## Exercise aim:
Word for word, repeat the lines of the records from the first line up to and including the line that contains "em português", passing over any pictures.

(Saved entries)
------------------------------------------------

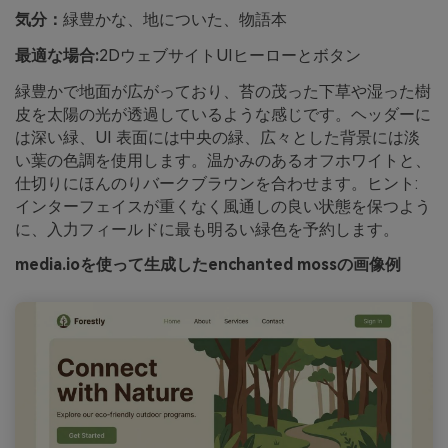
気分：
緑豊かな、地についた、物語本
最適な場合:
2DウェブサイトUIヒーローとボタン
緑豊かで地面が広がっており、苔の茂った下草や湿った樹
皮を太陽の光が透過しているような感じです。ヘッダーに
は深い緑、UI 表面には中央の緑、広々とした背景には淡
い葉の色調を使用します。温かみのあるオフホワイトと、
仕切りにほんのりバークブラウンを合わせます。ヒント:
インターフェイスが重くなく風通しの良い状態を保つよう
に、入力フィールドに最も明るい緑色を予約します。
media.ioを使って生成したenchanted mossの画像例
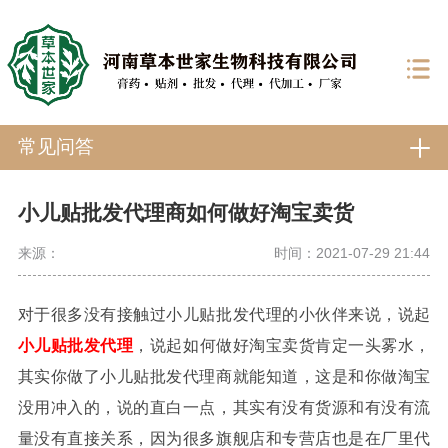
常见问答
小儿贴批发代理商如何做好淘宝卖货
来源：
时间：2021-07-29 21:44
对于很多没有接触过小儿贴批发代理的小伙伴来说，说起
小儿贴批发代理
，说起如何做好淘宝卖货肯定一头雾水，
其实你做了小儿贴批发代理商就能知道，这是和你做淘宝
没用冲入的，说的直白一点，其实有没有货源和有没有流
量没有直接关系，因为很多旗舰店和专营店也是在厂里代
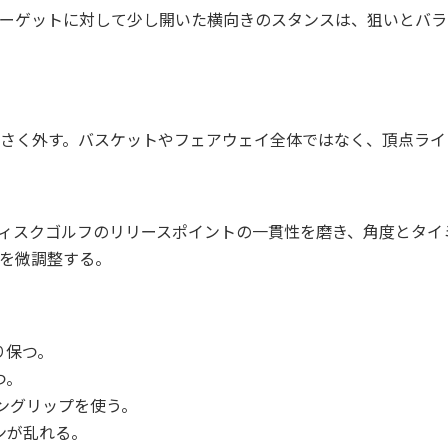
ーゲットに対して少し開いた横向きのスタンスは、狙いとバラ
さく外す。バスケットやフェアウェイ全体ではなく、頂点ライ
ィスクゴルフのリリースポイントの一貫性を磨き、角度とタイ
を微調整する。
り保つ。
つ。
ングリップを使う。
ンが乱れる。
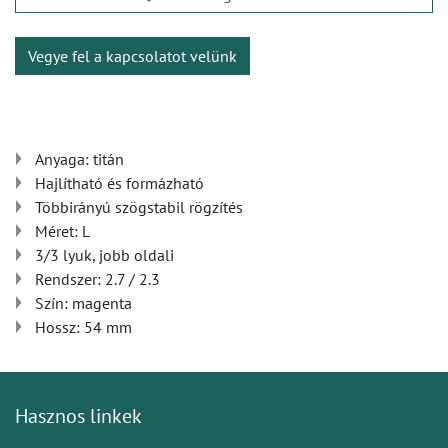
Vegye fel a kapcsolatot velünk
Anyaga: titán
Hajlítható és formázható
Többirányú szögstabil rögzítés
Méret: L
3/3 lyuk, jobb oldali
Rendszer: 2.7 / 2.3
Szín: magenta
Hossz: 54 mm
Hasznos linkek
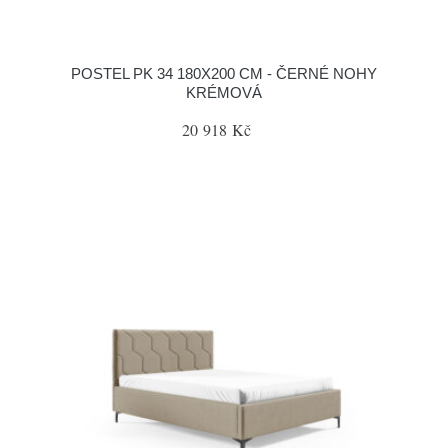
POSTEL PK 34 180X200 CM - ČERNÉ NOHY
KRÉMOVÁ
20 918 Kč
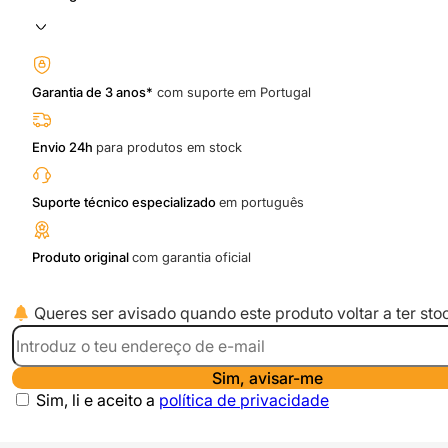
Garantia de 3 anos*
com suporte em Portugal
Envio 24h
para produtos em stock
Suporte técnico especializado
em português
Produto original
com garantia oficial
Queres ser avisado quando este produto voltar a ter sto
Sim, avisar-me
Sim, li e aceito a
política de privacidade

------------------------------------------------

## Answer space:
気分：
緑豊かな、地についた、物語本
最適な場合:
2DウェブサイトUIヒーローとボタン
緑豊かで地面が広がっており、苔の茂った下草や湿った樹
皮を太陽の光が透過しているような感じです。ヘッダーに
は深い緑、UI 表面には中央の緑、広々とした背景には淡
い葉の色調を使用します。温かみのあるオフホワイトと、
仕切りにほんのりバークブラウンを合わせます。ヒント:
インターフェイスが重くなく風通しの良い状態を保つよう
に、入力フィールドに最も明るい緑色を予約します。
media.ioを使って生成したenchanted mossの画像例
常见问答
小儿贴批发代理商如何做好淘宝卖货
来源：
时间：2021-07-29 21:44
对于很多没有接触过小儿贴批发代理的小伙伴来说，说起
小儿贴批发代理
，说起如何做好淘宝卖货肯定一头雾水，
其实你做了小儿贴批发代理商就能知道，这是和你做淘宝
没用冲入的，说的直白一点，其实有没有货源和有没有流
量没有直接关系，因为很多旗舰店和专营店也是在厂里代
ーゲットに対して少し開いた横向きのスタンスは、狙いとバラ
さく外す。バスケットやフェアウェイ全体ではなく、頂点ライ
ィスクゴルフのリリースポイントの一貫性を磨き、角度とタイ
を微調整する。
り保つ。
つ。
ングリップを使う。
ンが乱れる。
Vegye fel a kapcsolatot velünk
Anyaga: titán
Hajlítható és formázható
Többirányú szögstabil rögzítés
Méret: L
3/3 lyuk, jobb oldali
Rendszer: 2.7 / 2.3
Szín: magenta
Hossz: 54 mm
Hasznos linkek
POSTEL PK 34 180X200 CM - ČERNÉ NOHY
KRÉMOVÁ
20 918 Kč
Garantia de 3 anos*
com suporte em Portugal
Envio 24h
para produtos em stock
Suporte técnico especializado
em português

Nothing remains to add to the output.